Fallows also demonstrated a simple stock ticker, in which the values of about 10 stocks were updated every second or so, showing a near-constant flow of ever-changing values.
Created in 1991, the HTTP (Hypertext Transfer Protocol) is now used for most all of the traffic on the Web. Because it was designed for document transfer, it really isn't well-suited for modern-day Web applications, Fallows argued.
HTTP's chief shortcoming is that it is half-duplex, meaning it can only communicate in one direction--either from the client to the server or from the server to the client--at a time. Users may not notice this because communication exchanges between the client and server can take just a few hundred milliseconds. But as Web applications increasingly receive and send more data, this back-and-forth communication will only add more noticeable latency to the application.
Another factor that makes HTTP ill-suited for the age of Web apps is that HTTP packets are loaded with large amounts of header data, which consumes bandwidth and requires more work to process. HTTP is stateless, meaning there is no dedicated bridge between the client and the server. So each packet message between the two must contain all the session information for that exchange, such as cookies.

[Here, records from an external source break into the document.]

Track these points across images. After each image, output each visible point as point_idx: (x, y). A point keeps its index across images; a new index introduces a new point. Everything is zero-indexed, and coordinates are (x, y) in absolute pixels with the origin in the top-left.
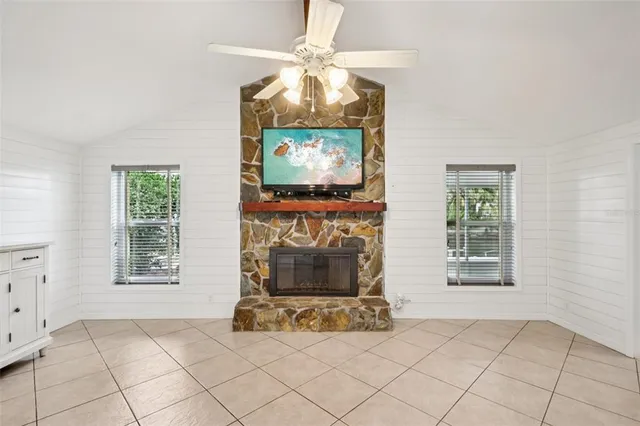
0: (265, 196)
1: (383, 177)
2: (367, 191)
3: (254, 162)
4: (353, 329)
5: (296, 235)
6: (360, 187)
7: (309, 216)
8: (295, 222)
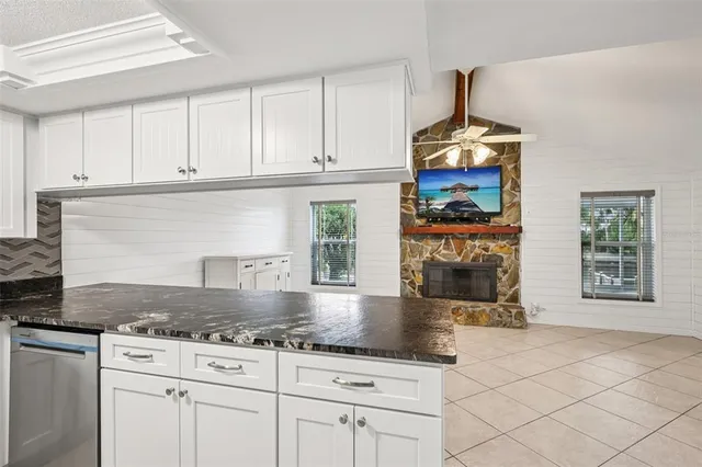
0: (419, 222)
1: (519, 205)
2: (505, 216)
3: (410, 196)
4: (492, 325)
5: (443, 252)
6: (499, 214)
7: (454, 237)
8: (443, 241)
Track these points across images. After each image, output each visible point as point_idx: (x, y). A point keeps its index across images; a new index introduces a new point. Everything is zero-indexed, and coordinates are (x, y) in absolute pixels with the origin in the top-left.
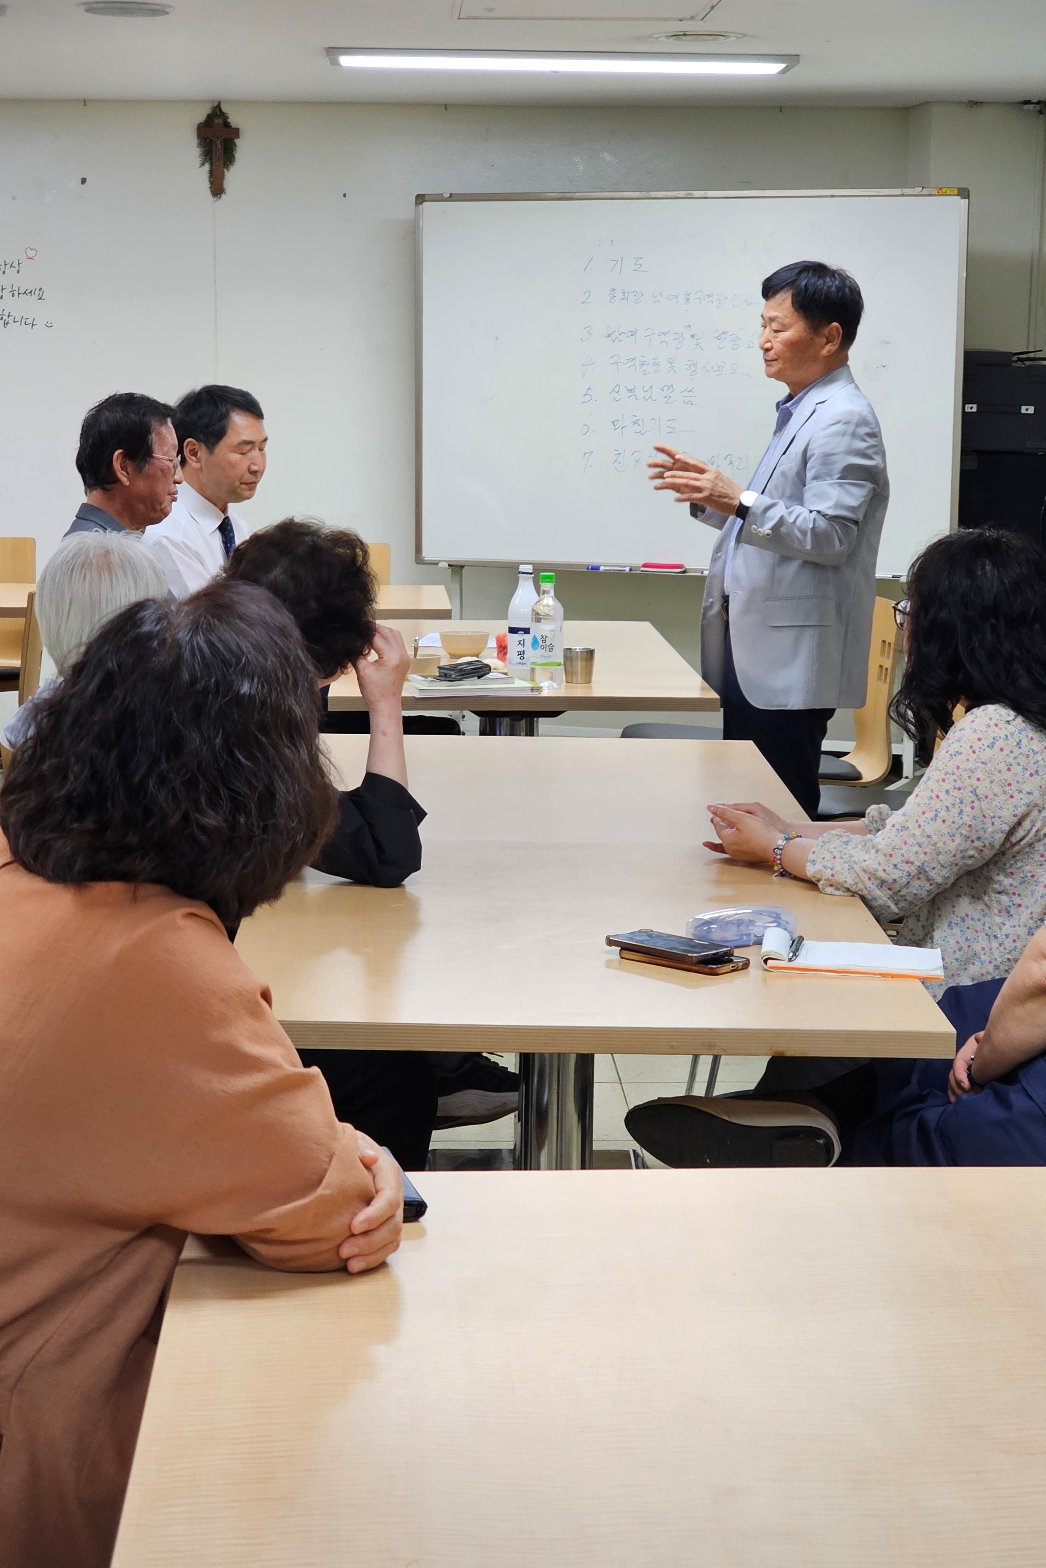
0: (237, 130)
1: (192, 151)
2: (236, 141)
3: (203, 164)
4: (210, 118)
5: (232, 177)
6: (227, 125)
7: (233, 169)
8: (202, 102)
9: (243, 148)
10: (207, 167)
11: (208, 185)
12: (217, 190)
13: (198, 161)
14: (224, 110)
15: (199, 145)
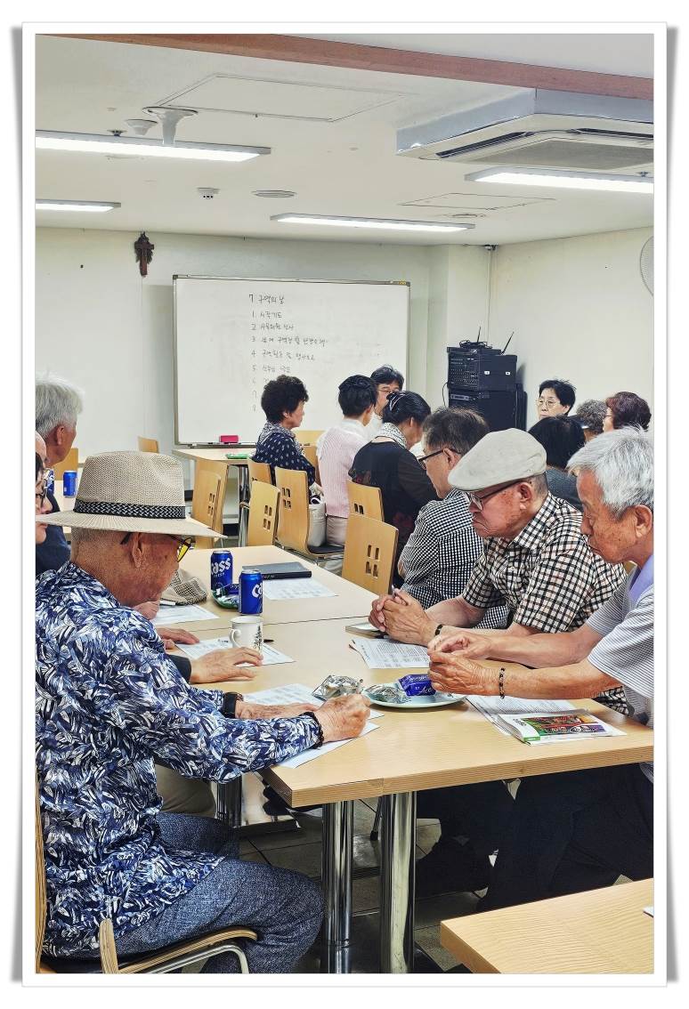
0: (153, 246)
1: (132, 255)
2: (152, 251)
3: (137, 261)
4: (140, 239)
5: (150, 267)
6: (148, 243)
7: (150, 264)
8: (136, 232)
9: (156, 254)
10: (139, 262)
12: (144, 272)
13: (135, 260)
15: (136, 252)
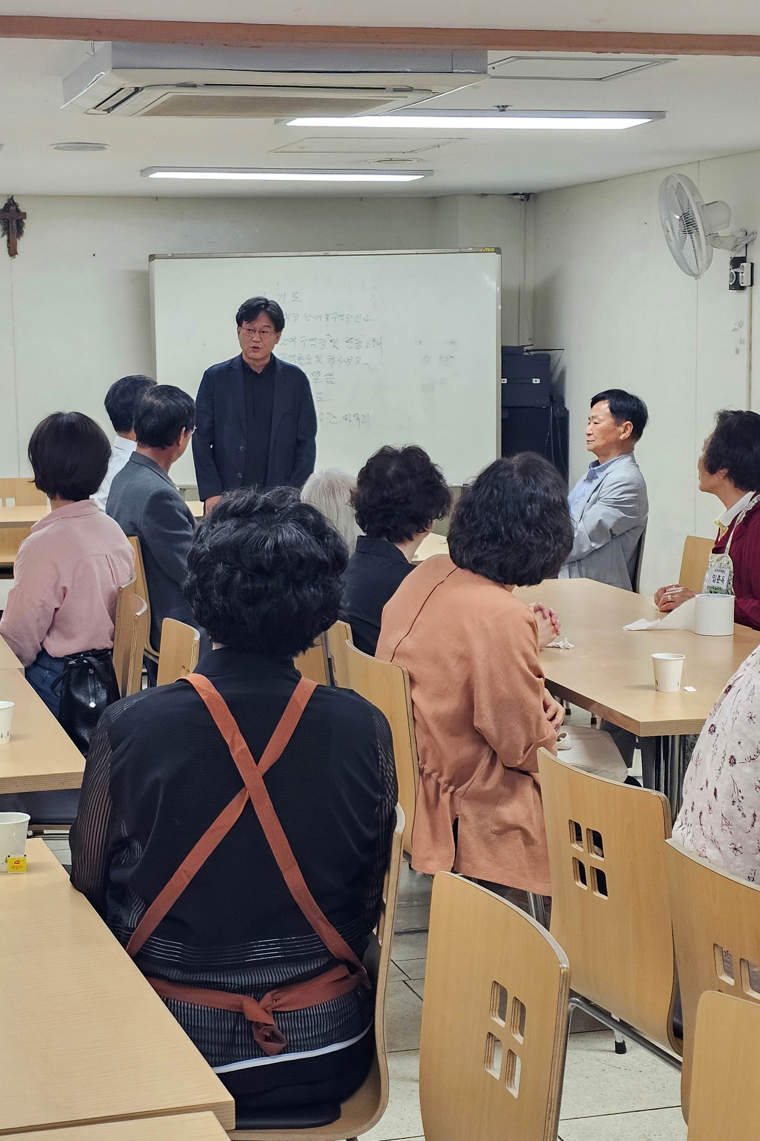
0: (25, 214)
2: (24, 220)
3: (3, 236)
4: (6, 205)
5: (22, 243)
6: (18, 211)
7: (23, 239)
9: (29, 226)
10: (5, 238)
11: (6, 249)
12: (13, 252)
14: (15, 201)
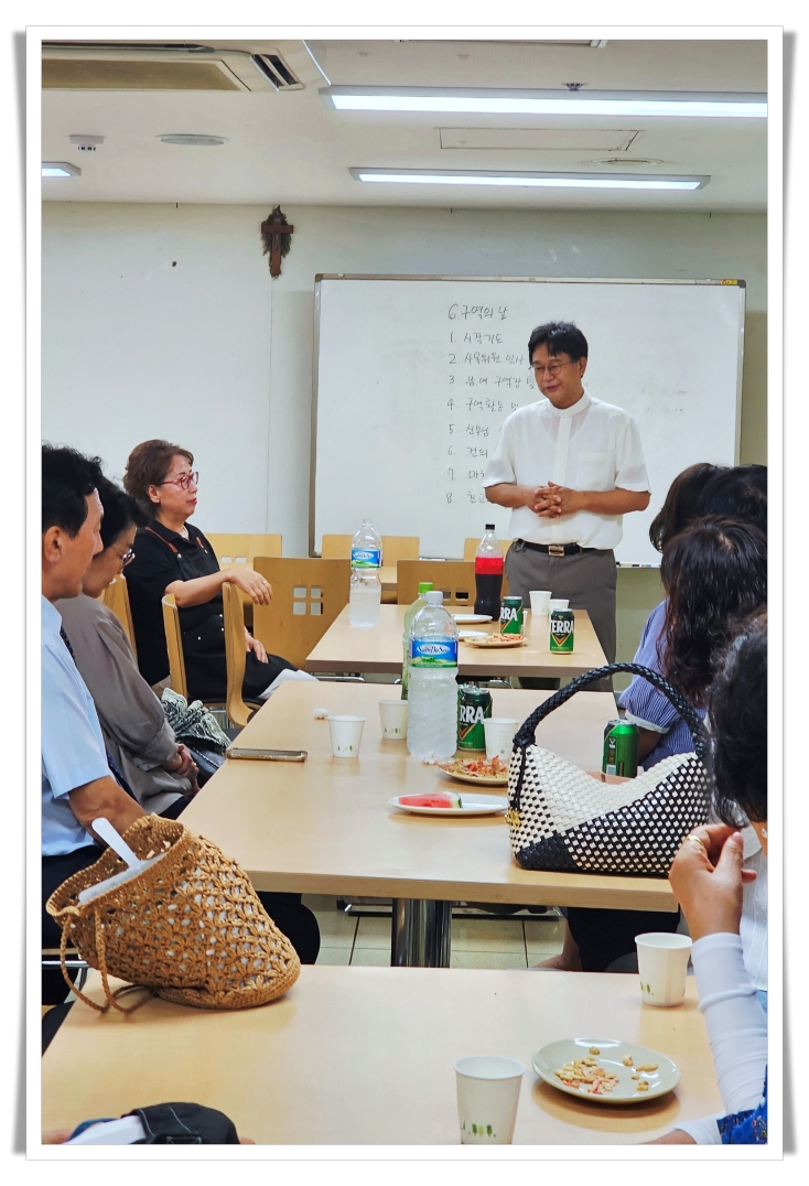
0: (292, 227)
1: (258, 243)
2: (291, 235)
3: (265, 253)
4: (271, 218)
5: (287, 262)
7: (288, 256)
8: (265, 206)
10: (268, 255)
11: (268, 268)
12: (275, 271)
13: (262, 251)
14: (283, 211)
15: (263, 238)
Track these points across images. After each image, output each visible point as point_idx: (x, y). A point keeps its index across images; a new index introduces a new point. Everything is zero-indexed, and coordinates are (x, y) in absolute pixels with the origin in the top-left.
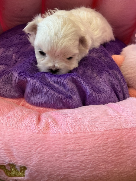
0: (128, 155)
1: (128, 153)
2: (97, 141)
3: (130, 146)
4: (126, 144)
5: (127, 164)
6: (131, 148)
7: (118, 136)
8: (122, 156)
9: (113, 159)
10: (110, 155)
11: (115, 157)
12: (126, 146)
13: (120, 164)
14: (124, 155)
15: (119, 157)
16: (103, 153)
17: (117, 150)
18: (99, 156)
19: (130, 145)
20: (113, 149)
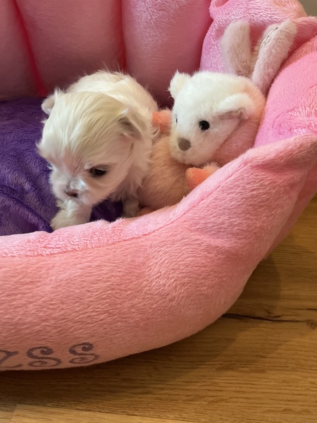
3: (37, 282)
5: (28, 309)
13: (15, 308)
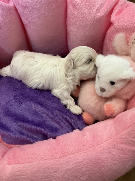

WebSocket, when used instead of HTTP, simplifies this exchange, Fallows said. HTTP may carry anywhere from 800 bytes to a few thousand kilobytes in header information, whereas a WebSocket packet can pack the useful header information into a few bytes.
Like HTTP, WebSocket uses TCP (Transmission Control Protocol) as the underlying transport protocol. After the original handshake between the client and server, the two parties switch from HTTP into the WebSocket protocol. Because it is fully compliant with Web standards, WebSocket can traverse corporate firewalls, proxies and routers in all the ways that HTTP packets can. Developers write to WebSocket through a JavaScript API (application programming interface).
Another advantage to WebSocket is that it is a more natural match to back-end, full-duplex, TCP-based messaging systems, such as RMI (Remote Method Invocation), JMS (Java Message Service) and XMPP (Extensible Messaging and Presence Protocol), used for Internet chat. Bridging HTTP to these protocols "led to a mismatch that many companies have spent a lot of time trying to overcome," Fallows said.
The current versions of most Web browsers, including Chrome, Safari, Firefox and Opera, support WebSocket. Microsoft has built in WebSocket support for Internet Explorer version 10, still under development. To support older versions, Kaazing offers enterprises server software that emulates WebSocket functionality.
Fallows warned that WebSocket is not designed to replace HTTP, but instead would be used for specific high-traffic, low-latency needs that HTTP is ill-suited for, such as messaging, transactions, and frequently updated publish and subscribe-styled applications.
One audience attendee, a developer for a brokerage firm, said his organization is investigating WebSocket as a way to speed customer updates. He was aware of WebSocket's putative benefits but was pleasantly surprised to learn that WebSocket could be easily used with enterprise messaging protocols such as JMS.